Challenges:
a - In the angle-bisector exercise, condense the paragraph that begins "(i) If AB = 6.4 cm" into a short bulleted list that keeps every given length and what each part asks to find.
b - Carry the angle-bisector exercise forward from its last line, writing the next part of the solution.

Quoted text:
In a $\Delta A B C, A D$ is the bisector or $\angle A$.

(i) If AB = 6.4 cm, AC = 8 cm and BD = 5.6 cm, find DC.
(ii) If AB = 10 cm, AC = 14 cm and BC = 6 cm, find BD and DC.
(iii) If AB = 5.6 cm, BD = 3.8 cm and BC = 6 cm, find AC.
(iv) If AB = 5.6 cm, AC = 4 cm and DC = 3 cm, find BC.

 

Solution:

(i)

It is given that $\mathrm{AD}$ bisects $\angle \mathrm{A}$.

Applying angle - bisector theorem in $\triangle \mathrm{ABC}$, we get:

$\frac{\mathrm{BD}}{\mathrm{DC}}=\frac{\mathrm{AB}}{\mathrm{AC}}$

$\Rightarrow \frac{5.6}{\mathrm{DC}}=\frac{6.4}{8}$

$\Rightarrow \mathrm{DC}=\frac{8 \times 5.6}{6.4}=7 \mathrm{~cm}$

(ii)

It is given that $\mathrm{AD}$ bisects $\angle \mathrm{A}$.

Applying angle $-$ bisector theorem in $\triangle \mathrm{ABC}$, we get:

$\frac{\mathrm{BD}}{\mathrm{DC}}=\frac{\mathrm{AB}}{\mathrm{AC}}$

Let $\mathrm{BD}$ be $x \mathrm{~cm}$.

Therefore, $\mathrm{DC}=(6-x) \mathrm{cm}$

$\Rightarrow \frac{x}{6-x}=\frac{10}{14}$

$\Rightarrow 14 x=60-10 x$

$\Rightarrow 24 x=60$

 

$\Rightarrow x=2.5 \mathrm{~cm}$

Thus, $\mathrm{BD}=2.5 \mathrm{~cm}$

$\mathrm{DC}=6-2.5=3.5 \mathrm{~cm}$

(iii)

[Region annotation items]
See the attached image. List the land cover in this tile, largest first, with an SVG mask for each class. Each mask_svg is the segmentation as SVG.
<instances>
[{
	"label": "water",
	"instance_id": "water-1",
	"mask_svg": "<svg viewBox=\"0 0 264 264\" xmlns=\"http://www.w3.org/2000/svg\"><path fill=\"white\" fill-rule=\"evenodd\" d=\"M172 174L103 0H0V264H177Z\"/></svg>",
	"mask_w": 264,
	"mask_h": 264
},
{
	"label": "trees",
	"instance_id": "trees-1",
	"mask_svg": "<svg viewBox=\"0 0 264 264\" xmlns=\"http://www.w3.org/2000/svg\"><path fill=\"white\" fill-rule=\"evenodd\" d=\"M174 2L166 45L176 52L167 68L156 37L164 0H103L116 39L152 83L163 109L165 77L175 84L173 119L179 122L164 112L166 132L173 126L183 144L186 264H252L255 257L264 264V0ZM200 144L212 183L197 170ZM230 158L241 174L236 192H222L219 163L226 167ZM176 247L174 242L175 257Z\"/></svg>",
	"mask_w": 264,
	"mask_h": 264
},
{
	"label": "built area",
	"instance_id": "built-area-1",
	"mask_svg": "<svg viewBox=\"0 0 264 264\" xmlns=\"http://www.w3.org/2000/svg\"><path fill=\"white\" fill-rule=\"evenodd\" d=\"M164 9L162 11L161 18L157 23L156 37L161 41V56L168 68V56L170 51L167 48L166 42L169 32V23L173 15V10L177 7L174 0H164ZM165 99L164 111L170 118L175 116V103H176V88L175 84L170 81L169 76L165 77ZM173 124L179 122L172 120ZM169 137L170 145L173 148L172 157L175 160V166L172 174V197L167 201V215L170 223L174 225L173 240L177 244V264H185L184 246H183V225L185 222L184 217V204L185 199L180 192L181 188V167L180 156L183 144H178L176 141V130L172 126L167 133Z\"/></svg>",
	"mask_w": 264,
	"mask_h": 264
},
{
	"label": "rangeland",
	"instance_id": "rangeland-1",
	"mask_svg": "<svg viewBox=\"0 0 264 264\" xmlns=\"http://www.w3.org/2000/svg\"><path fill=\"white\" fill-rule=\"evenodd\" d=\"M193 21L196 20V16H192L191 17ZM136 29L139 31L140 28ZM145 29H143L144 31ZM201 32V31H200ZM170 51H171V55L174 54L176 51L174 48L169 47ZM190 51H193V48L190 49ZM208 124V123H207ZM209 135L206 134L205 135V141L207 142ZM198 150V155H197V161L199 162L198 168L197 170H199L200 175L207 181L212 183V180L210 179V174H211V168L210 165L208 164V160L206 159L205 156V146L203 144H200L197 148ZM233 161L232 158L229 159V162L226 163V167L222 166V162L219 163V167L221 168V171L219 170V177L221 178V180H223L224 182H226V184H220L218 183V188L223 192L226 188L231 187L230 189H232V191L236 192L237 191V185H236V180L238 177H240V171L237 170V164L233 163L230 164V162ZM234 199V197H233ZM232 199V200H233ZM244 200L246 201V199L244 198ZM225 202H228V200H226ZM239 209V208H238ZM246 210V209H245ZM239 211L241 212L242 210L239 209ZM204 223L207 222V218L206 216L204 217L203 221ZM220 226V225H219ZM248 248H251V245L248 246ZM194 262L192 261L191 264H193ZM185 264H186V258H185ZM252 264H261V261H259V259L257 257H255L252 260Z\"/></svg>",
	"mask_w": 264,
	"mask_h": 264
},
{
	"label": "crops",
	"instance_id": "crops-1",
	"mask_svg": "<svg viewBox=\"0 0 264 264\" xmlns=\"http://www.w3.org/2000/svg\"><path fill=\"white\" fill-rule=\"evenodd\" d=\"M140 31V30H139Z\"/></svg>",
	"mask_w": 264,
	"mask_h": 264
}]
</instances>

...

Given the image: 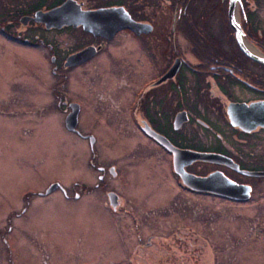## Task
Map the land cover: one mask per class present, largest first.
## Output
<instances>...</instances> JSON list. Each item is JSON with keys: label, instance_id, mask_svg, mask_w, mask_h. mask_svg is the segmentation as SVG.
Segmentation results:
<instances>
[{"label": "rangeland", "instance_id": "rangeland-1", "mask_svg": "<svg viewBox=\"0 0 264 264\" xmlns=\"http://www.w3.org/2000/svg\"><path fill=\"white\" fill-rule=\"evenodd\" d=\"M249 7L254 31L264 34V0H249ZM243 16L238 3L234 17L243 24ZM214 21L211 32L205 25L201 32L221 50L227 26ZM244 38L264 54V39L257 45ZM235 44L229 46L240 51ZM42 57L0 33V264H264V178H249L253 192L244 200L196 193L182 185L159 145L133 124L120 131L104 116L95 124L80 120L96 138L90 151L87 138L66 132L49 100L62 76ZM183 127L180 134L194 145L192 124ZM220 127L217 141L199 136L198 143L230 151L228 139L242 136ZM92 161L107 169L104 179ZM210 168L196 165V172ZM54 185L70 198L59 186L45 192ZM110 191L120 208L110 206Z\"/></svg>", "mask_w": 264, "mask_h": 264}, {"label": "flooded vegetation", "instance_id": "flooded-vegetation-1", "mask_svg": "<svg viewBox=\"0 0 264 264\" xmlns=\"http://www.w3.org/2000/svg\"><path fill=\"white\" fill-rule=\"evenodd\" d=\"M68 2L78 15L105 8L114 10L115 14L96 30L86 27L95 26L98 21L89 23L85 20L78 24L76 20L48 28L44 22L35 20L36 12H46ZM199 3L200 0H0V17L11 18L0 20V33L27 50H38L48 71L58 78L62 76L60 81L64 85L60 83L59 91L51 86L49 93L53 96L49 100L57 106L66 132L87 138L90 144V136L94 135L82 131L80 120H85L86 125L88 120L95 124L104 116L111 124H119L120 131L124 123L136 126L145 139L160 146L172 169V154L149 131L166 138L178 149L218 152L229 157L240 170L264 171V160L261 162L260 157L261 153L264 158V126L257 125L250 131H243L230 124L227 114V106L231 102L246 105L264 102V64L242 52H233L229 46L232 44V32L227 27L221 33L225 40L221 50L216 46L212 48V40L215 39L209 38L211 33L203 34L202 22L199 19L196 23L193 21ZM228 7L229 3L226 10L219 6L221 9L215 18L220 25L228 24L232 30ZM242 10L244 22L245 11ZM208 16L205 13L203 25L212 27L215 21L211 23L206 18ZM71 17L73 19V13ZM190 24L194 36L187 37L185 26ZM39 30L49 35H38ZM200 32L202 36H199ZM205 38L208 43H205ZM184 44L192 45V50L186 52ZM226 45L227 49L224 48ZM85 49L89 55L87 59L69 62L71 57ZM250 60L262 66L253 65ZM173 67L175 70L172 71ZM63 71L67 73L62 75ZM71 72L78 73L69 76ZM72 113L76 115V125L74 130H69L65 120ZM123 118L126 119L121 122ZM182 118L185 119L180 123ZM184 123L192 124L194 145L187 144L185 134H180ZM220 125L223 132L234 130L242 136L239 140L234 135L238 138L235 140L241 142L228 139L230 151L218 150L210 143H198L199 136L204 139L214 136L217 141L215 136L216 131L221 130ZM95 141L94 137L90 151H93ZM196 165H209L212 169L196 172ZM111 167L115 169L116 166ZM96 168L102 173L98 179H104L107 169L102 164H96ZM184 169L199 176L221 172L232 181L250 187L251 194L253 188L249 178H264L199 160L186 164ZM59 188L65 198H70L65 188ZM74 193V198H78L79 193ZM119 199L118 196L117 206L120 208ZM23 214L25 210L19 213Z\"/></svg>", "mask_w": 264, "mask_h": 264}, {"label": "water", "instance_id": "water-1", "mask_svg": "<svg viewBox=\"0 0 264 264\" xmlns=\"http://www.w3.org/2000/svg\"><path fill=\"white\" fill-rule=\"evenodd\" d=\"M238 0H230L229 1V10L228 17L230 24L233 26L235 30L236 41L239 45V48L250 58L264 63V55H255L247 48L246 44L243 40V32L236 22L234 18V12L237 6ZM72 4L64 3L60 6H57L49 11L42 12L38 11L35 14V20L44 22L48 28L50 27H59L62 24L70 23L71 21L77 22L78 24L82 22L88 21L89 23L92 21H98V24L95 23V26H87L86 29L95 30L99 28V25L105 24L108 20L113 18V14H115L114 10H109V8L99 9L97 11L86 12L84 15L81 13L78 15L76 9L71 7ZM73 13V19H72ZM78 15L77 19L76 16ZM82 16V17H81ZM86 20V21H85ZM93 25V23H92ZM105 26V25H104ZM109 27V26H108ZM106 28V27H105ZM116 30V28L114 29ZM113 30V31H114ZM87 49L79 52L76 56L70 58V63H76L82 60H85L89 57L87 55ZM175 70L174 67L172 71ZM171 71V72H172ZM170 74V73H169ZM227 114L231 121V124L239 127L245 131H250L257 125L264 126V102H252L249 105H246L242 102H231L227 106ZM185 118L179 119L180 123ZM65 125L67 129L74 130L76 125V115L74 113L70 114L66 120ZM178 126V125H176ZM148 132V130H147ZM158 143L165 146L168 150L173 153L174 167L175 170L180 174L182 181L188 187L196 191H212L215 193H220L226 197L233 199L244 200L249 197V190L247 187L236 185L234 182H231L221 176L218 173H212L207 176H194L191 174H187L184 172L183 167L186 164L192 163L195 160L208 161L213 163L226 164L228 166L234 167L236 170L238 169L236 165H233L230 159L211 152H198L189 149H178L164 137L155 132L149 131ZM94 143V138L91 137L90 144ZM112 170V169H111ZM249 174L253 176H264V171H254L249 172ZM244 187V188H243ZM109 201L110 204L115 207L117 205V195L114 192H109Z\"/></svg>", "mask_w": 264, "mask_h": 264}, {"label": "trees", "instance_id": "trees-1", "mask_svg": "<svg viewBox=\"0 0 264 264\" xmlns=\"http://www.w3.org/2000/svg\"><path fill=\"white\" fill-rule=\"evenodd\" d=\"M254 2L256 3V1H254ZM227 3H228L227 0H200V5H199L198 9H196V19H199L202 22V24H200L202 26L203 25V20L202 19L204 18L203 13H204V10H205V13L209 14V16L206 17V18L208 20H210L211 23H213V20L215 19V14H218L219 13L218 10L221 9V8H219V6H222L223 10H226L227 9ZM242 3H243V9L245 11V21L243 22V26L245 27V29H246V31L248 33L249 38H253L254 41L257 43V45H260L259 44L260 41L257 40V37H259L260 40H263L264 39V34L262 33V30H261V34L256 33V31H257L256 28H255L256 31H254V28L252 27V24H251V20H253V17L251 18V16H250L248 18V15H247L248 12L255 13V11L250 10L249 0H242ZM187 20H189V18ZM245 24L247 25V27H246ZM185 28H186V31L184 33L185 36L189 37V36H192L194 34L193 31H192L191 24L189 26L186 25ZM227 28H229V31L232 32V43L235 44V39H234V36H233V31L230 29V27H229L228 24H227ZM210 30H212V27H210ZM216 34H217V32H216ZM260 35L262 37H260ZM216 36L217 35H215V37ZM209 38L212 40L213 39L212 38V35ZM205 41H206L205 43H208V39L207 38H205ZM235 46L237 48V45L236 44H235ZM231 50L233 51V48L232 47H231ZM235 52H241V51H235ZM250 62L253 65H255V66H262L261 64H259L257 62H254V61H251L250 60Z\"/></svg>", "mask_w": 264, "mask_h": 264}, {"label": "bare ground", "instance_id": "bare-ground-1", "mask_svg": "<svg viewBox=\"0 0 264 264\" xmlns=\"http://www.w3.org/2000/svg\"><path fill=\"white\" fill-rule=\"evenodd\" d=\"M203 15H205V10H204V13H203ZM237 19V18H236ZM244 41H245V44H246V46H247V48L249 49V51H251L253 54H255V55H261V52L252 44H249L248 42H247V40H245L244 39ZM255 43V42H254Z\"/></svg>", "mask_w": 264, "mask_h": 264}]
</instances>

Answers to the tasks:
a -
- (i) AB = 6.4 cm, AC = 8 cm, BD = 5.6 cm; find DC.
- (ii) AB = 10 cm, AC = 14 cm, BC = 6 cm; find BD and DC.
- (iii) AB = 5.6 cm, BD = 3.8 cm, BC = 6 cm; find AC.
- (iv) AB = 5.6 cm, AC = 4 cm, DC = 3 cm; find BC.

b -
It is given that $\mathrm{AD}$ bisects $\angle \mathrm{A}$.

Applying angle $-$ bisector theorem in $\triangle \mathrm{ABC}$, we get:

$\frac{\mathrm{BD}}{\mathrm{DC}}=\frac{\mathrm{AB}}{\mathrm{AC}}$

$\mathrm{BD}=3.2 \mathrm{~cm}, \mathrm{BC}=6 \mathrm{~cm}$

Therefore, $\mathrm{DC}=6-3.2=2.8 \mathrm{~cm}$

$\Rightarrow \frac{3.2}{2.8}=\frac{5.6}{\mathrm{AC}}$

$\Rightarrow A C=\frac{5.6 \times 2.8}{3.2}=4.9 \mathrm{~cm}$

(iv)

It is given that $\mathrm{AD}$ bisects $\angle \mathrm{A}$.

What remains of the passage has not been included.